Paul Bernert Research Project - PaulBernert/DBNA GitHub Wiki
University of Arizona - Coding Bootcamp - Final Project
Research Objectives
This project aims to take the raw data provided from the Doing Business North America report, calculate a rank and score to determine the 'Ease of Doing Business' (see the Methodology for explanation of what Ease of Doing Business measures). The effectiveness of the ranking/scoring process will be tested in an applied setting--using the calculated 'Ease of Doing Business' ranks to see if it correlates with business activity relative to the local population.
Another primary goal of the project is to use Machine Learning algorithms (through Scikit-learn) to test multiple clustering algorithms to see which locations are the most similar in nature. The two clustering algorithms to be tested are KMeans and Affinity Propagation. After comparing these two clustering structures, the next step is to test the relationship between clusters and the 'Ease of Doing Business' ranks to see if there clusters are formed around ranks (whether ranks are a good representative of how locations are clustered).
These tests were chosen not only to test the effectiveness of the data-set in an analytical environment, but to also see whether regulatory burdens truly have an impact on business starts.
About the Project
The Doing Business North America (DBNA) project annually provides objective measures of the scale and scope of business regulations in 130 cities across 92 states, provinces, and federal districts of the United States, Canada, and Mexico.
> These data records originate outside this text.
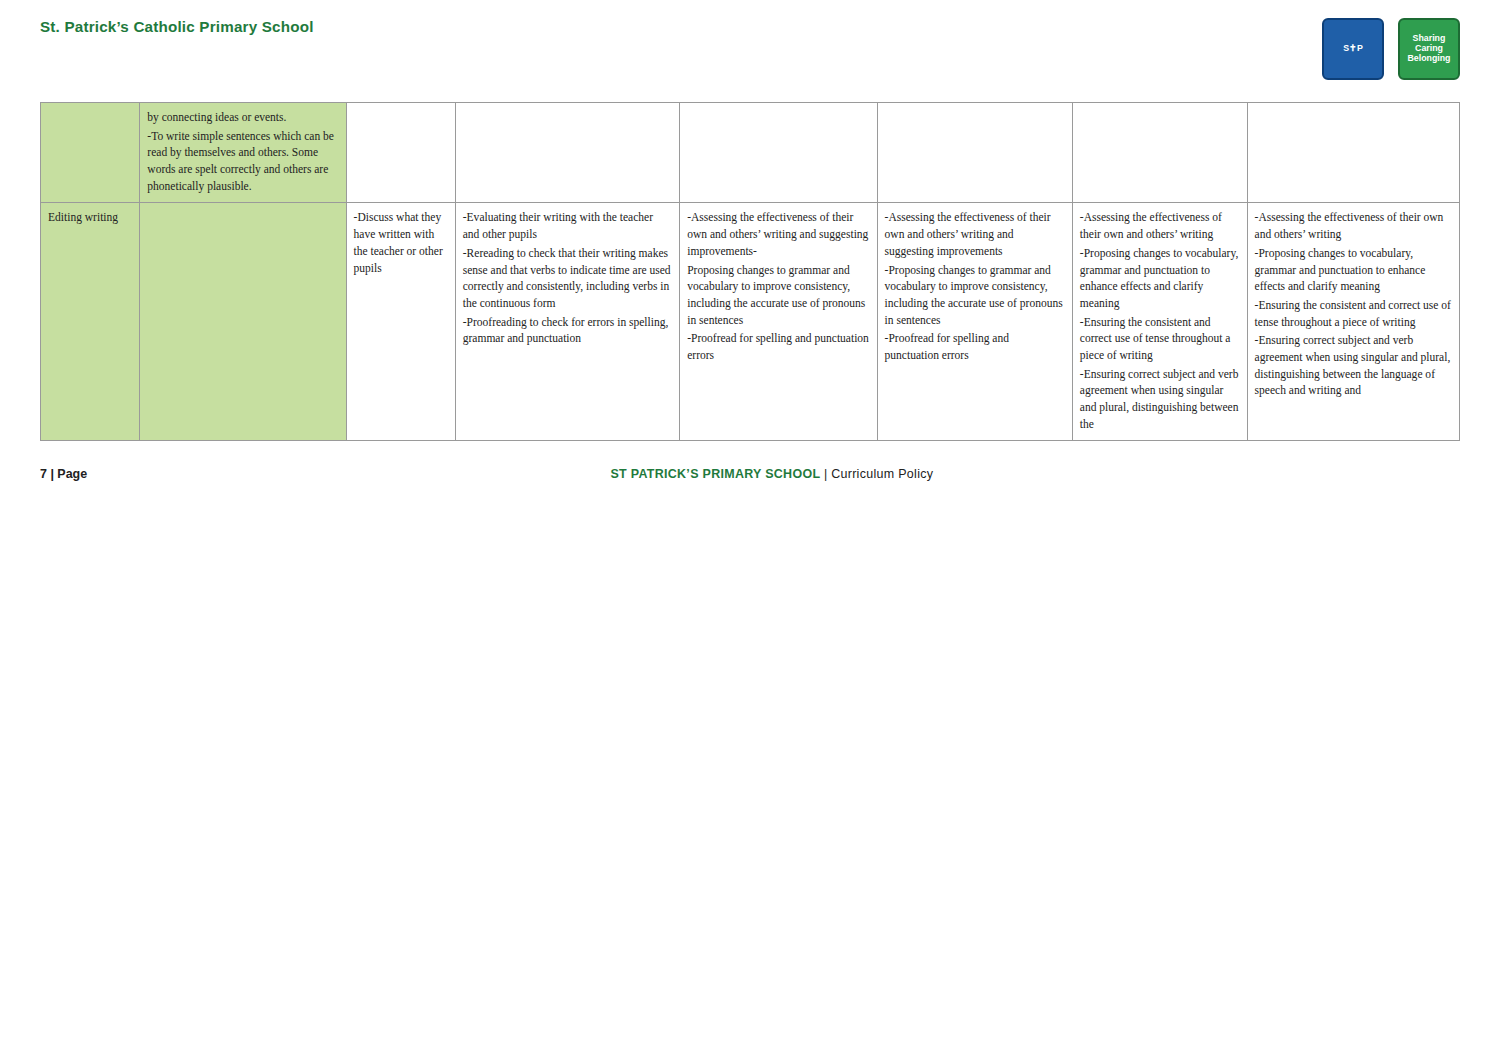St. Patrick’s Catholic Primary School
S✝P
Sharing
Caring
Belonging
| | by connecting ideas or events. -To write simple sentences which can be read by themselves and others. Some words are spelt correctly and others are phonetically plausible. | | | | | | |
| Editing writing | | -Discuss what they have written with the teacher or other pupils | -Evaluating their writing with the teacher and other pupils -Rereading to check that their writing makes sense and that verbs to indicate time are used correctly and consistently, including verbs in the continuous form -Proofreading to check for errors in spelling, grammar and punctuation | -Assessing the effectiveness of their own and others’ writing and suggesting improvements- Proposing changes to grammar and vocabulary to improve consistency, including the accurate use of pronouns in sentences -Proofread for spelling and punctuation errors | -Assessing the effectiveness of their own and others’ writing and suggesting improvements -Proposing changes to grammar and vocabulary to improve consistency, including the accurate use of pronouns in sentences -Proofread for spelling and punctuation errors | -Assessing the effectiveness of their own and others’ writing -Proposing changes to vocabulary, grammar and punctuation to enhance effects and clarify meaning -Ensuring the consistent and correct use of tense throughout a piece of writing -Ensuring correct subject and verb agreement when using singular and plural, distinguishing between the | -Assessing the effectiveness of their own and others’ writing -Proposing changes to vocabulary, grammar and punctuation to enhance effects and clarify meaning -Ensuring the consistent and correct use of tense throughout a piece of writing -Ensuring correct subject and verb agreement when using singular and plural, distinguishing between the language of speech and writing and |
7 | Page
ST PATRICK’S PRIMARY SCHOOL | Curriculum Policy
It uses these measures to score and rank cities in regard to how easy or difficult it is to set up, operate, and shut down a business.
Over the years, researchers have begun to understand how robust measurement and ranking of regulations that either enhance business activity or constrain it can provide substantial insight into economic outcomes. Objective measurements of those regulations have been vital in this understanding. Unlike many studies that measure regulations at the state level, this annual study measures the impact at the city level and does so for over 100 municipal jurisdictions across North America.
The Doing Business North America team collected data on 63 different regulatory and economic indicators across six different categories. The data collected came entirely from official and publicly-available sources.
About the Data
This project manually collects data on primary regulatory burdens businesses face throughout the entire life-cycle of a business, ranging from Starting a Business to eventually Resolving Insolvency if the business were to shut down / go bankrupt. The report contains data on 63 regulatory indicators within the following six categories:
- Starting a Business
- Employing Workers
- Getting Electricity
- Paying Taxes
- Land and Space Use
- Resolving Insolvency
These six categories are then combined to create a catch-all value known as the 'Ease of Doing Business'. This is the value used in all analysis for this project.